I've created QPID-8404 for this and attached a very simple patch which I
hope should solve your issue

-- Rob


On Fri, 24 Jan 2020 at 10:43, Rob Godfrey <[email protected]> wrote:

> It looks like this might be related to changes made in the underlying
> Jetty library - https://github.com/eclipse/jetty.project/issues/3554
>
> It seems like a change needs to be made to Qpid Broker-J to explicitly
> disable this breaking change that Jetty introduced :-(
>
> -- Rob
>
> On Thu, 23 Jan 2020 at 21:48, David Gillingham - NOAA Affiliate
> <[email protected]> wrote:
>
>> I am attempting to upgrade a project currently running QPID Broker-J 7.1.0
>> to 7.1.7 and have discovered a change to the certificate validation
>> behavior that is breaking my application.
>> From what I've been able to figure out, it appears that starting with
>> release 7.1.5, when External Authentication is enabled, QPID now appears
>> to
>> attempt to match the hostname/IP address of any incoming connection to
>> either the subject or CN inside the client-provided certificate.
>> When attempting to make a REST API request using cURL on 7.1.5, I get the
>> following error:$ curl --cacert root.crt --cert guest.crt --key guest.key
>> https://dev25:8080/api/latest/queue
>> curl: (35) SSL peer had some unspecified issue with the certificate it
>> received.
>>
>> When I look at qpid.log, I found the following error:2020-01-23
>> 14:22:02,703 INFO  [qtp1186859375-45] (o.a.q.s.m.p.HttpManagement) - TLS
>> handshake failed: host='xxx.xxx.xxx.xxx', port=45572:
>> javax.net.ssl.SSLHandshakeException: No subject alternative names present
>> guest.crt/guest.key are an openssl generated cert/key pair adequate for
>> user authentication purposes.

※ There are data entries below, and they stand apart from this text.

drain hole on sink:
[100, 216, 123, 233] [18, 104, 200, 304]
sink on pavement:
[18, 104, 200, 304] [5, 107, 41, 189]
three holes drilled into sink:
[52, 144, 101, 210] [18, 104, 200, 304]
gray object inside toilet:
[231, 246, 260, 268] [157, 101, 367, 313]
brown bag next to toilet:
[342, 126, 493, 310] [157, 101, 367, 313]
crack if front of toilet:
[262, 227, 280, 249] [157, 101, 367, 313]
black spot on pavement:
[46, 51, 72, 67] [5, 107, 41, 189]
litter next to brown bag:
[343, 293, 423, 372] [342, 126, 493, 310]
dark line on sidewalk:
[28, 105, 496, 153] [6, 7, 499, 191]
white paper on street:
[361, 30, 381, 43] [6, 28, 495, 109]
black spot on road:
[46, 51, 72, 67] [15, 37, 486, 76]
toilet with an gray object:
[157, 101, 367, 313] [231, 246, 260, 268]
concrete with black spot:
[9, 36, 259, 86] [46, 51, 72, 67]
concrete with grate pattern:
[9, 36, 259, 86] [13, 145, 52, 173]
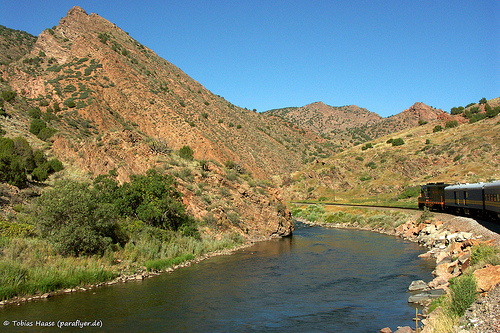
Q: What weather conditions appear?
A: It is clear.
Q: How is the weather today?
A: It is clear.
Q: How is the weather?
A: It is clear.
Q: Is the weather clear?
A: Yes, it is clear.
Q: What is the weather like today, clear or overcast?
A: It is clear.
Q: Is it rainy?
A: No, it is clear.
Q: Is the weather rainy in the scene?
A: No, it is clear.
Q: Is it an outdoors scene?
A: Yes, it is outdoors.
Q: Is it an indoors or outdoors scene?
A: It is outdoors.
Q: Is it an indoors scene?
A: No, it is outdoors.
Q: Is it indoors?
A: No, it is outdoors.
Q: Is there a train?
A: Yes, there is a train.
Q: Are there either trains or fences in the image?
A: Yes, there is a train.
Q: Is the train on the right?
A: Yes, the train is on the right of the image.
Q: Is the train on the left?
A: No, the train is on the right of the image.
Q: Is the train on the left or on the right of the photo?
A: The train is on the right of the image.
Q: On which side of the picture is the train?
A: The train is on the right of the image.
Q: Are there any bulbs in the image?
A: No, there are no bulbs.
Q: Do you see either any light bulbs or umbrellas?
A: No, there are no light bulbs or umbrellas.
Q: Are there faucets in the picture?
A: No, there are no faucets.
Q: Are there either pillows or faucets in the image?
A: No, there are no faucets or pillows.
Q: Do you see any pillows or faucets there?
A: No, there are no faucets or pillows.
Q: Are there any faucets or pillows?
A: No, there are no faucets or pillows.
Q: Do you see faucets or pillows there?
A: No, there are no faucets or pillows.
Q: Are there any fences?
A: No, there are no fences.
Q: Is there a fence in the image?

The subject/CN refer to my user.
>>
>> If I instead use the same cert/key pair that I've configured for the QPID
>> server, I can successfully get a response from the REST API. I assume this
>> is because that cert has my system's hostname in the subject/CN.
>>
>> I cannot reproduce these issues on release 7.1.4 or earlier.
>>
>> Can someone explain why this change to certificate validation behavior was
>> made and why it would be desirable? From my prior experience with
>> interacting with web applications that required certificates for
>> authentication, hostname checking was never part of the requirement. This
>> makes using new versions of QPID difficult as we'd have to generate a
>> large
>> number of new certificates for every host that connects to QPID instead of
>> letting users use their personal certificate.